* [Document excerpt]:
━━━━━━━━━━

WorldSpace files for bankruptcy

Sat-radio company seeking Chapter 11 protection

A satellite radio company has filed for bankruptcy.

No, not that sat-radio company.

WorldSpace said Friday it voluntarily filed for Chapter 11 protection, a move that will allow the company to continue to operate but has decimated its stock.

Shares of WorldSpace fell 69% to 18 cents Friday. Three years ago, shares traded for $20 apiece.

Because of the bankruptcy filing, the stock will likely move from the Nasdaq to the over-the-counter exchange or it will be delisted entirely.

WorldSpace has been trying for 18 years to make a business out of supplying subscription radio to Asia, Africa and Europe. Regulatory issues and other snafus, though, have hampered the company so severely that it has mustered only 172,000 subscribers, mostly in India.

Most recently, the company was gearing up to launch its service in Italy, but those plans are iffy now.

WorldSpace said a debtor-in-possession financing facility of up to $13 million, supplied by the company's existing noteholders, could allow it to find a buyer for some or all of the company in the next 90 days or so.

━━━━━━━━━━

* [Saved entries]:
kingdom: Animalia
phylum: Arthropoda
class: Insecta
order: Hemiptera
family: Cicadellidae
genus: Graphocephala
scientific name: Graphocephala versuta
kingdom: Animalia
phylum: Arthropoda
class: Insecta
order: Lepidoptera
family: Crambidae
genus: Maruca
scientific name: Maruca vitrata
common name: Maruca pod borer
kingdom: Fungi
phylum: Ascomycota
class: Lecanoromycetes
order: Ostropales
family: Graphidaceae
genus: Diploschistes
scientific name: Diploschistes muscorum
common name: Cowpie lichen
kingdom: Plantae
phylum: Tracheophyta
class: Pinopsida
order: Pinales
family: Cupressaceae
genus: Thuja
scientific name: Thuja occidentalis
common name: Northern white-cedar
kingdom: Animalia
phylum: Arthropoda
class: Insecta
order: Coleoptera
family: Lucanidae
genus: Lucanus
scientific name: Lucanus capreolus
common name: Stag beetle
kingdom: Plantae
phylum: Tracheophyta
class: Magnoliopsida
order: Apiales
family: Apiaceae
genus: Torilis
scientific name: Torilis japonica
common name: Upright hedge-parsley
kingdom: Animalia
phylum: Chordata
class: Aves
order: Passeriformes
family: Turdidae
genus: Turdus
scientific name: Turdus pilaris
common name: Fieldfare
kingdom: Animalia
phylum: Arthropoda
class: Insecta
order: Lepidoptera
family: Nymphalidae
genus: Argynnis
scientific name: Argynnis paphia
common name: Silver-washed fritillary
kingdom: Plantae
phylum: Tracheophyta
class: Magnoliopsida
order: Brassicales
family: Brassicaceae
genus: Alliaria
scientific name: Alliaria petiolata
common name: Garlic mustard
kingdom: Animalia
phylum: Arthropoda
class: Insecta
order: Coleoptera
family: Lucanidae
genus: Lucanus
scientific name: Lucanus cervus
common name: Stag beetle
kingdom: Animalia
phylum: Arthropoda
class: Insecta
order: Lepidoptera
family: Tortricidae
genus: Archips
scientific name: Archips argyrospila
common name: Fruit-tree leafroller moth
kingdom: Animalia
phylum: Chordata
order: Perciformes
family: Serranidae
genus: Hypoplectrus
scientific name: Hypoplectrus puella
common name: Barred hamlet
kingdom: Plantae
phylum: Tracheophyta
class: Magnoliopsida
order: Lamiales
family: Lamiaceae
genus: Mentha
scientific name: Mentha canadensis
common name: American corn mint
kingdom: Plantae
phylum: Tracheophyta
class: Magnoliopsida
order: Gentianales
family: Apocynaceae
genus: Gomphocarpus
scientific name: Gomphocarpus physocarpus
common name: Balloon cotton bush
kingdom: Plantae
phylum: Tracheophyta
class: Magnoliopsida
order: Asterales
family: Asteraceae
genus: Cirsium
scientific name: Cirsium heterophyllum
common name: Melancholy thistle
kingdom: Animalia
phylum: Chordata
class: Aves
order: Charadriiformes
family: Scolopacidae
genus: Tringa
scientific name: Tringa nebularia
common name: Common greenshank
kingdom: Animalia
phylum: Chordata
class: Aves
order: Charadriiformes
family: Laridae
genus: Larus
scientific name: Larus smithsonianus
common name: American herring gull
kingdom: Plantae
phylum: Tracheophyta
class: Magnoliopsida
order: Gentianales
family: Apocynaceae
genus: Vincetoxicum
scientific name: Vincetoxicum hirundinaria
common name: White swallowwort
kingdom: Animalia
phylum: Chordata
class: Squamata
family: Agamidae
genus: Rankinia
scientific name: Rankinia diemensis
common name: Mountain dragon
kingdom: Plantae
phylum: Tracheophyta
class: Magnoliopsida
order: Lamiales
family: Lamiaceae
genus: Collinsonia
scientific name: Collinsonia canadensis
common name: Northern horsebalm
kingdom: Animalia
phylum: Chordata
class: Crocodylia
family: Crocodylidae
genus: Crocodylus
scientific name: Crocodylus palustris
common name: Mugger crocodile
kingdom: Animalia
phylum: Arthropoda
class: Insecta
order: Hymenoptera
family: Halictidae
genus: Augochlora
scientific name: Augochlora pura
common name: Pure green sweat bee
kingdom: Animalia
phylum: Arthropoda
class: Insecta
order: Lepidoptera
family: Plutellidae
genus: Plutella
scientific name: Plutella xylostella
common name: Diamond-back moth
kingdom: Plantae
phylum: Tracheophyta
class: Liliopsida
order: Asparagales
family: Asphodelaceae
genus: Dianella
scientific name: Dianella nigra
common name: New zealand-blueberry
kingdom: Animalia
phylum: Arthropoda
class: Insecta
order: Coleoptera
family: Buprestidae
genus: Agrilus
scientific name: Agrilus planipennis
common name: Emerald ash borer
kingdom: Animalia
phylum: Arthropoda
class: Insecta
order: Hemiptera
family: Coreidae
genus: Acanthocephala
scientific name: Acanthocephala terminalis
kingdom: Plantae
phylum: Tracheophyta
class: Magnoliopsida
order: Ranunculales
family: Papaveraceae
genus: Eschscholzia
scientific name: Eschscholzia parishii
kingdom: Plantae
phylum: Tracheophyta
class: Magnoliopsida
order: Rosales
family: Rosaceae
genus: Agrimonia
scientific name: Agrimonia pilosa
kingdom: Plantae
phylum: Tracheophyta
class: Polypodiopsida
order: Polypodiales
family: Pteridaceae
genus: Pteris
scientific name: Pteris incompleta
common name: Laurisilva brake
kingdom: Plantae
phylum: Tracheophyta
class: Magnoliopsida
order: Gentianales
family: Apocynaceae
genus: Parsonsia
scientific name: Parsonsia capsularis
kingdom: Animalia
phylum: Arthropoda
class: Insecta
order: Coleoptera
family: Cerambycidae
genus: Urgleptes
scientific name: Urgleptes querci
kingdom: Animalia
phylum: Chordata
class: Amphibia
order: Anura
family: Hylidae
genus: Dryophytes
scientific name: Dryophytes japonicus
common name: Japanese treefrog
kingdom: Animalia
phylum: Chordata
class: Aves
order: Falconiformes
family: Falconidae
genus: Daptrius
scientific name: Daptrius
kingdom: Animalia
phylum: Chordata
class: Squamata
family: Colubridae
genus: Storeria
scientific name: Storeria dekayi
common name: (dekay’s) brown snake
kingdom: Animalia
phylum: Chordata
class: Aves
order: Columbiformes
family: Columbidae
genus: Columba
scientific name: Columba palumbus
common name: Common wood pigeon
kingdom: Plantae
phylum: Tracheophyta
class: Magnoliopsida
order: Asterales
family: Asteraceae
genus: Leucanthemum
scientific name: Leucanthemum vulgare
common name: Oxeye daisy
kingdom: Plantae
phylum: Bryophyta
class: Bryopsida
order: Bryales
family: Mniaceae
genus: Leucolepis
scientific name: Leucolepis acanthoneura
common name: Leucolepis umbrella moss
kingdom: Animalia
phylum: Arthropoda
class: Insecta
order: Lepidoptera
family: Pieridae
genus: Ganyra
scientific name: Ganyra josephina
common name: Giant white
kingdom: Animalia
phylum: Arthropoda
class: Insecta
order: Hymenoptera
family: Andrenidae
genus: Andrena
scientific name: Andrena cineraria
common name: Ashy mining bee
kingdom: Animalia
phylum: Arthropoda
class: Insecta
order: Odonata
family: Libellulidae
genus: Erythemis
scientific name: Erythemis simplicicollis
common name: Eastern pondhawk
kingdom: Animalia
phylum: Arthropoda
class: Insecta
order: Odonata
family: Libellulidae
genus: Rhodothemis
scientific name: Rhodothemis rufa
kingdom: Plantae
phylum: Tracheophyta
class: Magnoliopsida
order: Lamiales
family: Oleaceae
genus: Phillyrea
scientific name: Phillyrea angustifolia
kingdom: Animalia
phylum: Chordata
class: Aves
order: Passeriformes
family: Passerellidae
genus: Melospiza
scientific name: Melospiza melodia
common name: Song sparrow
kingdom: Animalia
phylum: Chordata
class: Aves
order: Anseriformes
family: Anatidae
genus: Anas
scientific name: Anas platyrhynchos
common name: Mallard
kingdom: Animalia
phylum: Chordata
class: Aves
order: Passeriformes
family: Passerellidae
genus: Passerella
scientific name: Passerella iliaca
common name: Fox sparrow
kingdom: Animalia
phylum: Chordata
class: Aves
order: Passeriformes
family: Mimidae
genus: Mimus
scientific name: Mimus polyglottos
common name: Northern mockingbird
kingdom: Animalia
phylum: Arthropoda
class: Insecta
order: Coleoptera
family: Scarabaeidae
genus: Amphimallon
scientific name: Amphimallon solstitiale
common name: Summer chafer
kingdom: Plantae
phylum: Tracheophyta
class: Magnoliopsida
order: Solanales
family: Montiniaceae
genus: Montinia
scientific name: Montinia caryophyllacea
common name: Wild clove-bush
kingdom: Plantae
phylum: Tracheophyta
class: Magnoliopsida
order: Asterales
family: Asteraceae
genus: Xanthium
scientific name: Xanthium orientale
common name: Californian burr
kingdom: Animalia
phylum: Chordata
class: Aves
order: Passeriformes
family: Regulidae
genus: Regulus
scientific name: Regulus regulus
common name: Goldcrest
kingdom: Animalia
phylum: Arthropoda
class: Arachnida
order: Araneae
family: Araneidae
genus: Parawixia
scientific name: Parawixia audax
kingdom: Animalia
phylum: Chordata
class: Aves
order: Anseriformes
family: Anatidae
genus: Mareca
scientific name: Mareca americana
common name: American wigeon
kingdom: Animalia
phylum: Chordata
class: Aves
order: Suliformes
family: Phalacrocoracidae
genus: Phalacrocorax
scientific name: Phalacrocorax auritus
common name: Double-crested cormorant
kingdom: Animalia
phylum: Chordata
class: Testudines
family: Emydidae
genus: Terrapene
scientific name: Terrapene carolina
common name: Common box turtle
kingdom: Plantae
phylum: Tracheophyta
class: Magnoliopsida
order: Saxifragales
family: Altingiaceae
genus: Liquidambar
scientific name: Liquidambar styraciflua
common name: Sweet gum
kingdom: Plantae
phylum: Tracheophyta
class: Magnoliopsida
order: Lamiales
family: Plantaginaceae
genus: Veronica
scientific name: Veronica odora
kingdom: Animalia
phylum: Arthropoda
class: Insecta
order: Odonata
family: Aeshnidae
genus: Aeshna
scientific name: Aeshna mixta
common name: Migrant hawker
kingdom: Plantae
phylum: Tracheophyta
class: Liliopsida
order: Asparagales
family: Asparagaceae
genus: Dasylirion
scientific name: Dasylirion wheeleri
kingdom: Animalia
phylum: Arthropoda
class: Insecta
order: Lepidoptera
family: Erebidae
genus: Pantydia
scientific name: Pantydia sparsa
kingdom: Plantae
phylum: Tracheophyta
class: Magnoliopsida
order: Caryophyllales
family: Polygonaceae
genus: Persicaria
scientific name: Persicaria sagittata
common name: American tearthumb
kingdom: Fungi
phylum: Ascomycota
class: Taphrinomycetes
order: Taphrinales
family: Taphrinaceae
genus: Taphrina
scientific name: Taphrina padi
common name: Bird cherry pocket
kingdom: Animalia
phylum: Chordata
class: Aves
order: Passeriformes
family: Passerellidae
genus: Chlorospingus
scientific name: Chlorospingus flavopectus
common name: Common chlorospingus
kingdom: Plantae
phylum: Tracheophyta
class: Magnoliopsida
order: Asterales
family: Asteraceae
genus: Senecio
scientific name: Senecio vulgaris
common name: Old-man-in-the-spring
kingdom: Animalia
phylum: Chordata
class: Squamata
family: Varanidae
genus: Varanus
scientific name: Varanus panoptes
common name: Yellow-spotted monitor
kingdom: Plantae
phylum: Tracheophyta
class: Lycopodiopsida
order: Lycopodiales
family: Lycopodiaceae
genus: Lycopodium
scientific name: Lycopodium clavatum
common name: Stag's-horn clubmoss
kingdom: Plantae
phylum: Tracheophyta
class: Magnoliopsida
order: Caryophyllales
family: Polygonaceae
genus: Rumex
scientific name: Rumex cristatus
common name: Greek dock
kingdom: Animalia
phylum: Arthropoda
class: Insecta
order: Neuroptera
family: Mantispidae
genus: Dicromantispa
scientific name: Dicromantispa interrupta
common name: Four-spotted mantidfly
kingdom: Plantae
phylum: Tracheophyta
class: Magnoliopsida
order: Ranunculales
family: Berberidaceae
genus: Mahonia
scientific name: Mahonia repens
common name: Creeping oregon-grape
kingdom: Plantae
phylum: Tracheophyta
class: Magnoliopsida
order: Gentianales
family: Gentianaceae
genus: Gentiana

━━━━━━━━━━

* [What to work on]:
1 - According to the WorldSpace article, how many subscribers has the company gained?
2 - In the WorldSpace article, substitute "Monday" for "Friday" throughout the stretch from "No, not that" through "for $20 apiece.".
3 - Resume the WorldSpace article after its final sentence.
These records were drawn from a separate source.

* [Answers for each item]:
1 - It has gained only 172,000 subscribers, mostly in India.

2 -
No, not that sat-radio company.

WorldSpace said Monday it voluntarily filed for Chapter 11 protection, a move that will allow the company to continue to operate but has decimated its stock.

Shares of WorldSpace fell 69% to 18 cents Monday. Three years ago, shares traded for $20 apiece.

3 -
Absent that, the company could also raise funds in other ways, but that might be a longshot scenario with worldwide credit markets severely pinched nowadays.

WorldSpace, headquartered in Maryland, has two satellites in orbit and a third in storage.

The company's occasionally bizarre history includes allegations that major investors were tied to international terrorism. A company restructuring a few years ago solved the problem.

WorldSpace was also an early investor in XM, buying a stake for $150 million and selling it less than two years later for more than $200 million.

XM, of course, has since merged with Sirius to create Sirius XM, a thriving company with 18 million subscribers. Shareholders, though, have watched their investment fall nearly as much as have WorldSpace investors. On Friday, shares of Sirius XM fell a penny to 38 cents.